# Need help with Toyota Camry JBL System to aftermarket Navigation Unit



## kermitson (Dec 11, 2009)

I have a 07 Toyota Camry with the JBL system currently in it. I want to install an aftermarket Nav unit which I have already purchased. 

The problem that I am having is the unit I purchased is a plug and play unit for the NON-JBL car. 

I know a interface is required to keep the amp going. I purchased a PAC unit for this. 

My problem is that the stereo wiring harness is different on the regular non-jbl stereos vs. the JBL-units. 

My aftermarket stereo does not come with ANY wiring info with it. It is a China unit made just for the Camry. 

What I thought about doing is finding out what the wiring is on the non-JBL harness and then wiring it to match the JBL harness. The only problem I have is I can not find out the info on the wiring of both harnesses.

I know that my JBL has a 20 pin main connector which the PAC plugs into. The other I am sure probably must be for the speaker wires? ...and the third one must be for the steering wheel controls. 

The base camry stereo has the 10 pin and the 6 pin harness and also has the third one for the steering wheel controls.

If I could maybe find a set of male plugs to go into the aftermarket "plug and play harness" and then maybe a female set of wires for the JBL system harness wires, I might be able to wire them together...but I will still need the wiring info.

Can anyone help me with this? I am in Houston, so if anyone local could help that would be great too. 

I installed this same unit in my wife's 07 Camry w/o JBL and it was a simple plug and play with no wiring needed, so this is a big difference from that one. 

Someone please help!!! Thank you in advance!!!


----------



## nineball (Jan 17, 2008)

SCOSCHE TA07SR Select 2004-up Toyota Stereo Replacement for JBL Equipped Vehicles The TA07SR radio replacement interface was designed to make installation of any brand name aftermarket head-unit simple.

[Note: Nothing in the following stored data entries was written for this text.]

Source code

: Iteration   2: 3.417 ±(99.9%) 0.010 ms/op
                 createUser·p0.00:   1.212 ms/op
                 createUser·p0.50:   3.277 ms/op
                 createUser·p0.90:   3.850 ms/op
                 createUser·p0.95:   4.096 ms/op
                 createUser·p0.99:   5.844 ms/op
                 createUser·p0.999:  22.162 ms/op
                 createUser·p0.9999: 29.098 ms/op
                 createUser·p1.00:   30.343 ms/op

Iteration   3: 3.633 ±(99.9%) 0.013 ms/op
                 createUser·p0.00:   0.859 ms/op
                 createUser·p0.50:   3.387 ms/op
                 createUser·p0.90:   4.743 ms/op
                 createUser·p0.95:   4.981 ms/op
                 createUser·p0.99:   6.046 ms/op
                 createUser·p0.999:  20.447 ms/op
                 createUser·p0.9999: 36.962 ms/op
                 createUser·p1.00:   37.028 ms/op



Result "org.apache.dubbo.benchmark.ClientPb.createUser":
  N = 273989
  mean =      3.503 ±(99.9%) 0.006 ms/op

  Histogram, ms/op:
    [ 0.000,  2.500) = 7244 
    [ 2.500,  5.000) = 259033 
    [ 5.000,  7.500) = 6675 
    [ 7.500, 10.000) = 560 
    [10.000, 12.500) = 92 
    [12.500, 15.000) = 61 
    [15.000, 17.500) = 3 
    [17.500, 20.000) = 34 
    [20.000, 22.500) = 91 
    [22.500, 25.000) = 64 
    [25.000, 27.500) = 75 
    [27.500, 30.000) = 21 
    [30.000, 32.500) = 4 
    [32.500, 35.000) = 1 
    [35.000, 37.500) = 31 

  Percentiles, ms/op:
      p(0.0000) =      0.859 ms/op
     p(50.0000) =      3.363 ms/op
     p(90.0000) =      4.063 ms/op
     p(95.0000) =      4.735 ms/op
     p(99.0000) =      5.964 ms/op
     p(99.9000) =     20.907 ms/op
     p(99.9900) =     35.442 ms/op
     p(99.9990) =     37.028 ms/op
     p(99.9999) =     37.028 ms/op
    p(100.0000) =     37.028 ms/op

The TA07SR allows the customer to replace the f


well i found a few different ones for the jbl system. call them directly and they will hook you up with the right stuff. i have bought from them many times.


----------



## tinctorus (Oct 5, 2009)

Actually you may be able to unplug from the amp 
check to see if below the radio there are 2 blue plugs...If there are unplug them and they are the standard non amplified toyota plugs and should plug into that radio that you purchased

Some toyota's you can do this on and some you cant it's kinda hit or miss where as some you will have to use the harness that nineball suggested


----------